··· Given passage

When all records have been processed, in step 20 the processor checks user instructions as to whether or not another pass is required, i.e. whether or not another field within the records of the input database must be processed. For example, one pass would relate to correction of the name field in an input database, whereas another pass would correct the address field. If there is another pass, steps 4 to 20 are repeated for each record. If another pass is not required, the process ends in step 21.

It will be appreciated that by the manner in which sets of lexicons are created, in which priority orders are assigned to them and by which the processor operates in verifying pieces of data using the selected lexicons, processor efficiency is considerably improved for conversion of an input database.

Further, accuracy in the output database is considerably improved because the processor may react in an intelligent manner for each different piece of data using the in-built control rules associated with each reference word in the lexicons. Further, reference words which would occur rarely are not included in the lexicons and this saves time for each pass of that particular lexicon. When such a word does occur in an input database processing may be interrupted in step 14 and a manual instruction received. It has been found that this is much more efficient than trying to cater for every possible eventuality automatically. It has also been found that by monitoring field parameters and inserting an additional field in the record, the output database is considerably improved and may be easily used for further processing work which would involve separating records into different sets according to the selected parameter. The selected parameter could be age, postal district, sex or any other parameter.

It has been found to be convenient to set the processing indicator status to "1" for day-time processing where a user is available for inputting of manual instructions, and to "0" for night-time processing, in which case a user would input instructions from a document which has been printed from the print file. This lends considerable versatility to the process of the invention.

The invention is not limited to the embodiments hereinbefore described, but may be varied in construction and detail.

Claims (4)

1. A process for conversion of an input database having records with fields of alphanumeric data to an output database having a data content and a structure which facilitates operation of a processor in retrieval of data and direction of document printing using the data in an error-free and efficient manner, the process comprising the steps of:: writing a set of lexicons to a memory circuit, the set of lexicons being associated with a particular field of the records of the input database, and each lexicon having a set of reference data words and associated rules; assigning a priority order for the set of lexicons for each word position, the priority order being based on the probability of the lexicon containing a reference word for that position of the field; sequentially writing each record of the input database into the memory circuit and filtering out the particular field; and for each data word of each field, carrying out the steps of: comparing the word with at least some of the lexicons in the priority order until a match is found; when a match is found, verifying the word by comparing parameters of the word with rules of the reference word in the lexicon, and re writing the word in the field according to the rules; and if no match is found inserting a flag in the field.

······
··· Information shown

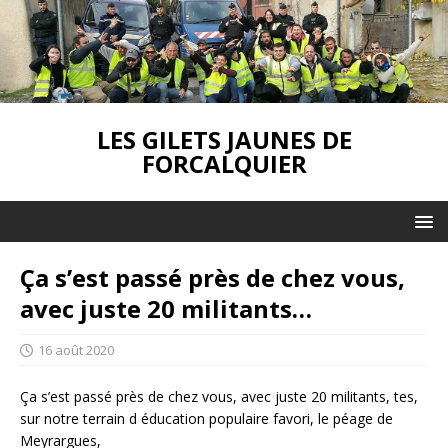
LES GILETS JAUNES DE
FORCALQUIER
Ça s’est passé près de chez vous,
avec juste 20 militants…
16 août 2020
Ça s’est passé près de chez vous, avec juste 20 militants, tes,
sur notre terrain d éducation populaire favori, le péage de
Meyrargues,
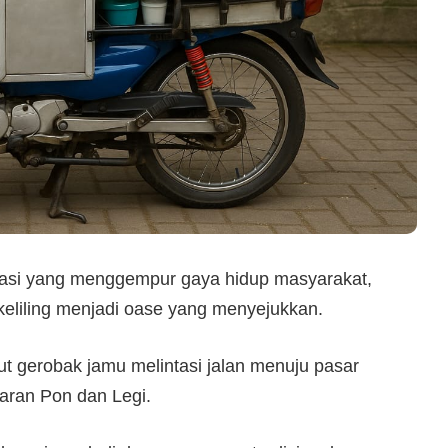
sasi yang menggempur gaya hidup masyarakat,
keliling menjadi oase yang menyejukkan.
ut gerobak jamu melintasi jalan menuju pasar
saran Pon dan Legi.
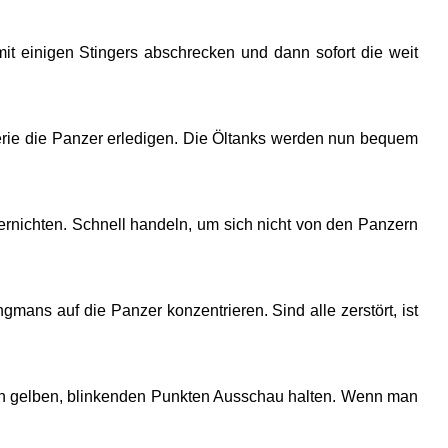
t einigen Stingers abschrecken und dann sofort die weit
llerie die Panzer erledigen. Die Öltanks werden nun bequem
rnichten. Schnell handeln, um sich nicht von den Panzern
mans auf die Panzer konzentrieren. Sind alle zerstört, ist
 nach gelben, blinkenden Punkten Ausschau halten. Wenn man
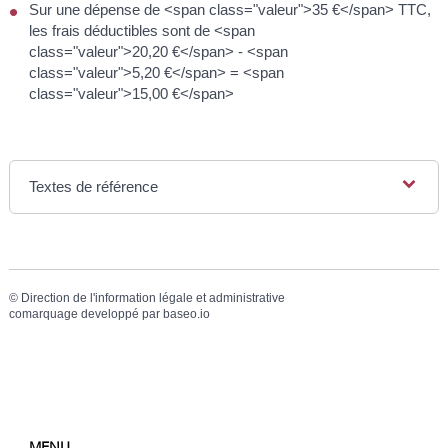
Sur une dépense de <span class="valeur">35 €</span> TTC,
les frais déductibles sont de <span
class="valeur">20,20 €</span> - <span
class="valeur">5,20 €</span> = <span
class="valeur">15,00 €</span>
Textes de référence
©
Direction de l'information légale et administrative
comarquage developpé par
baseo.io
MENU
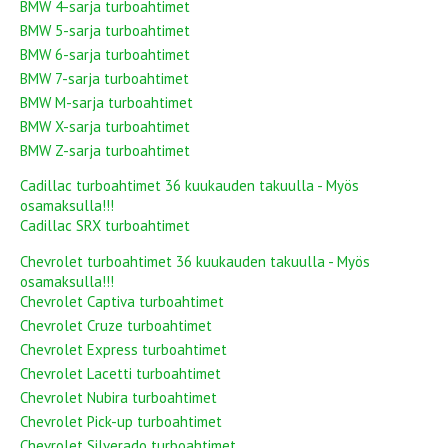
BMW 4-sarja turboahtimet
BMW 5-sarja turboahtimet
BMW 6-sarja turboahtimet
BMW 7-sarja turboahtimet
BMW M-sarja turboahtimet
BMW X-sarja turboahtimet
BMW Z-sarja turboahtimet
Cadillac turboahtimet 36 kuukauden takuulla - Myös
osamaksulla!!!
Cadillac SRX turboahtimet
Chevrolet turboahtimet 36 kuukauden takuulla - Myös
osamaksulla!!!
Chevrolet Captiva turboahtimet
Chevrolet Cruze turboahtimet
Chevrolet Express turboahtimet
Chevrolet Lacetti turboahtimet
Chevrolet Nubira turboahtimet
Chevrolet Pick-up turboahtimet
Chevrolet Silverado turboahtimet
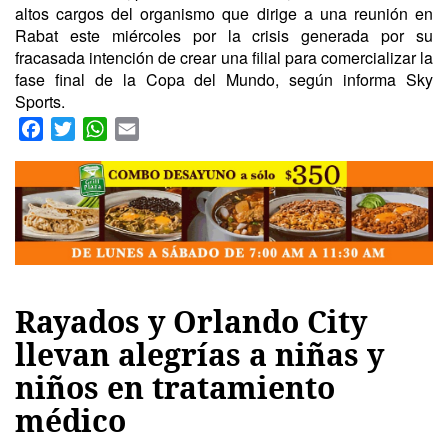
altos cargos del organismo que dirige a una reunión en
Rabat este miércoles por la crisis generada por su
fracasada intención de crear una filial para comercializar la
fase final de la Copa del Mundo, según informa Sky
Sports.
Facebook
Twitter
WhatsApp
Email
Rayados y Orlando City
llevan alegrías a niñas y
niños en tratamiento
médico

······

▸ **Problem details**:
From the database-conversion passage, write out everything from "It has been found to" down to "construction and detail.", word for word.

▸ **Your response**:
It has been found to be convenient to set the processing indicator status to "1" for day-time processing where a user is available for inputting of manual instructions, and to "0" for night-time processing, in which case a user would input instructions from a document which has been printed from the print file. This lends considerable versatility to the process of the invention.

The invention is not limited to the embodiments hereinbefore described, but may be varied in construction and detail.